Unexpectedly large downside, small upside to bs=1M?

I’m in the process of setting up TrueNAS for multipurpose use. The majority of the content will be media, though I’ll also host SMB (with various/unknown file sizes), several jails, apps, and potentially a VM on the same system. I know that SSDs are preferred for fast IOPS with apps and VMs but I’m already way over budget and will have to make do until I can create a different SSD pool at a later date. As a stop-gap, I got 3 SSD drives to use for metadata, setting up a “fusion” pool to try to increase the IOPs for smaller files.

CPU: Xeon E-2334
OS: NVMe
RAM: 64GB
Pool:

  • Data: (5) Exos 20TB in RaidZ2 (53.49 TiB)
  • Metadata: (3) Samsung 870 EVO in 3-wide mirror

I’ve read online that VMs, Apps, and databases should have bs=128k, while SMB and Media should have bs=1M, which will improve performance for large files at a slight cost to space (which can be partially negated through file compression). Since I’m setting up a fusion pool with special metadata, my expectation was that I would configure various datasets as follows:

Use case Block Size Special Metadata
VMS, Apps bs=128k bs=64k
SMB, Media bs=1M bs=512k

Given that this system will have both large and small files, I wanted to use fio to test different configurations to compare performance. I ran four sets of fio tests in read/write combinations of both bs=128k and bs=1M

# Test random reads of smaller files (bs=128k)
fio --name=random-read128k --ioengine=posixaio --rw=randread --bs=128k --size=16g --numjobs=4 --iodepth=8 --runtime=60 --time_based --end_fsync=1
# Test random reads of larger files (bs=1M)
fio --name=random-read1M --ioengine=posixaio --rw=randread --bs=1M --size=16g --numjobs=4 --iodepth=8 --runtime=60 --time_based --end_fsync=1
# Test random writes of smaller files (bs=128k)
fio --name=random-write128 --ioengine=posixaio --rw=randwrite --bs=128k --size=16g --numjobs=4 --iodepth=8 --runtime=60 --time_based --end_fsync=1
# Test random writes of larger files (bs=1M)
fio --name=random-write1M --ioengine=posixaio --rw=randwrite --bs=1M --size=16g --numjobs=4 --iodepth=8 --runtime=60 --time_based --end_fsync=1

While I did see small performance improvements between bs=128k and bs=1M, I was surprised by the huge performance decrease for small files with bs=1M. Results are below, with best speeds in bold and second best italicized.

DataSet
Block Size
Metadata Special Small
Block Size
fio randread
bs=128k
fio randread
bs=1M
fio randwrite
bs=128k
fio randwrite
bs=1M
128k None N/A 6085MiB/s 5992MiB/s 602MiB/s 558MiB/s
128k Yes 0k 8794MiB/s 8349MiB/s 575MiB/s 557MiB/s
128k Yes 64k 9791MiB/s 8347MiB/s 565MiB/s 573MiB/s
1M None N/A 1768MiB/s 9025MiB/s 253MiB/s 633MiB/s
1M Yes 128k 1973MiB/s 8876MiB/s 291MiB/s 659MiB/s
1M Yes 512k 1994MiB/s 9050MiB/s 249MiB/s 653MiB/s

It’s possible that I need to tweak my tests to get a more accurate picture of how the different pools will perform with different file sizes. But it looks to me like I’d be better off setting all datasets to have bs=128k, with special metadata bs=64k. This has a minor performance drop for large files, but a significant improvement for smaller files. (The media dataset is mostly video, but will have some small files (photos, video metadata, etc) as well)
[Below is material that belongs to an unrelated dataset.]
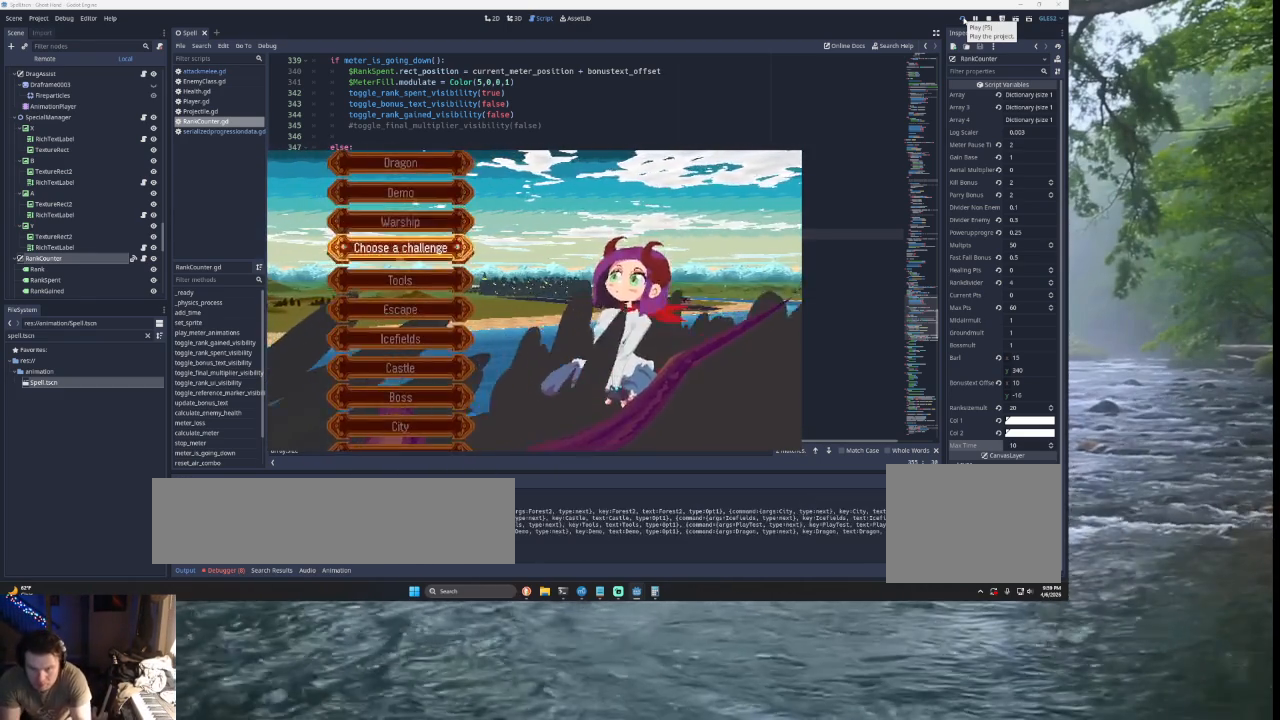
{"buttons": [], "left_stick": "center", "right_stick": "center", "events": [[100, "SQUARE", "up"], [167, "left_stick", "down"], [300, "left_stick", "center"], [400, "SQUARE", "down"], [500, "SQUARE", "up"]]}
Does anyone see anything I’ve done wrong (bad fio tests, or misreading data)? Any other suggestions?

Thanks for your help!
~Dean

Media would normally be read sequentially.

If you’re reading 128KB from a random point using 1MB bs then you have to read a random 1MB to extract the 128KB (or two 1MB blocks)

Also, when reading a random 1MB you actually have to read 2MB to get the first and 2nd halves.

This is going to slow down your overall read speed since you’ll be reading much more from disk.

So, if your use case is randomly reading frames from your media, then yeah, maybe don’t use 1MB block sizes.

Alternatively, try some streaming copies to benchmark your media speed.

1 Like

Thanks @Stux - that’s exactly what I needed! I re-ran the tests with sequential reads/writes for both 128k/64k and 1M/512k and saw the speed improvements I was expecting!

It’s good to feel more confident in the dataset configuration(s) before I start transferring data!